13 mars 2018
A propos du nouveau projet de réforme de la justice
Le Gouvernement s’attaque donc à un énième projet de réforme de la Justice. L’idée part, comme toujours, d’un bon sentiment, mais ce dont notre Justice a le plus besoin, c’est de moyens. On pourra avoir les meilleures idées du monde, rien ne sera possible si on ne donne pas à notre Justice les moyens financiers et humains pour les mettre en œuvre. A titre d’exemple, un dossier pénal délicat que je devais plaider la semaine dernière devant le Tribunal de Pontoise n’a pas pu être évoqué parce que le Greffe n’a pas été en mesure de me communiquer la copie de la procédure. Il a en conséquence été reporté au mois d’avril … 2019 !!! Allez expliquer ça aux justiciables… Ce n’est pas la faute du Greffe, mais du manque de moyens dont dispose le Greffe, ce n’est pas la faute des Magistrats, mais du manque de Magistrats.
La tendance pour tenter de pallier ce manque de moyens est de déjudiciariser voire de privatiser nombre de contentieux. Ainsi en est-il de l’arbitrage, justice privée et payante, illustrée de façon paroxysmique dans « l’affaire Tapie ». Ou encore, dans une moindre mesure des modes alternatifs de règlement amiable des conflits, telles la médiation et la conciliation, vers lesquels les justiciables sont de plus en plus orientés, pour tenter de désengorger les Tribunaux. C’est dans certains cas une excellente solution, notamment dans la « Justice du quotidien », mais c’est aussi, disons-le clairement, une forme d’échec de la Justice étatique, fonction régalienne par excellence.

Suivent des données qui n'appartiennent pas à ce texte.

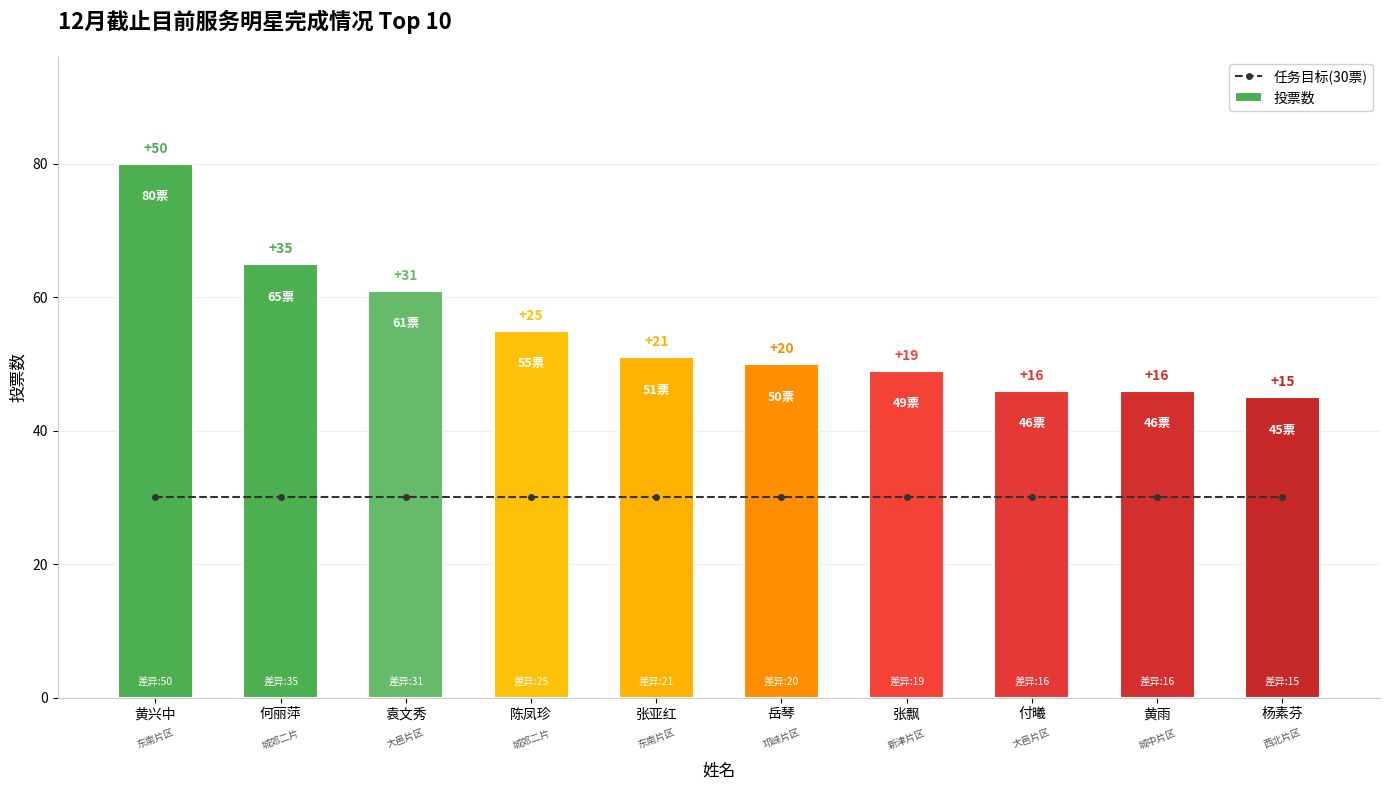

What is the label of the 10th bar from the left?

杨素芬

Le projet exposé par Madame la Garde des Sceaux, de dessaisir les cours d’assises d’une partie des affaires criminelles au profit d’une tribunal criminel départemental, procède de cette même fuite en avant. Les cours d’assises sont surchargées, ce qui conduit parfois, comme on l’a vu récemment, à la remise en liberté de détenus, faute de pouvoir les juger dans des délais raisonnables. Cela est évidemment inacceptable pour l’opinion publique, pour les victimes et plus généralement pour la Justice. D’où l’idée, pour juger plus vite (et moins cher), de confier le contentieux des crimes dont les peines encourues sont inférieures à 20 ans de réclusion criminelle, à une nouvelle juridiction dont les contours n’ont pas été précisés, mais dont on sait qu’elle sera composée de magistrats professionnels, sans les jurés populaires qui constituent, depuis la Révolution, la spécificité de notre Justice criminelle. Là est le problème. La Justice est rendue dans notre pays « au nom du peuple Français ». Pour les crimes, c’est-à-dire les infractions les plus graves, le peuple est représenté par des jurés tirés au sort, auxquels la loi demande de juger en suivant leur intime conviction. Or ce n’est pas la même chose d’être un juge « occasionnel » et un juge professionnel, de sorte que l’intime conviction de l’un et de l’autre peut, dans bien des cas, être sensiblement différente. La question n’est pas de savoir lequel est le plus laxiste ou le plus répressif (il n’y a ni règle ni logique en la matière), mais les éléments qui façonnent leur intime conviction ne sont nécessairement pas les mêmes. C’est d’ailleurs pourquoi notre code de procédure pénale prévoit leur cohabitation sous la forme de l’échevinage. La réforme proposée par le Gouvernement ne se limitera donc pas à créer une sorte de « super tribunal correctionnel » ou « sous cour d’assises », mais conduira nécessairement à remettre en cause toute la philosophie et donc l’équilibre de notre justice criminelle.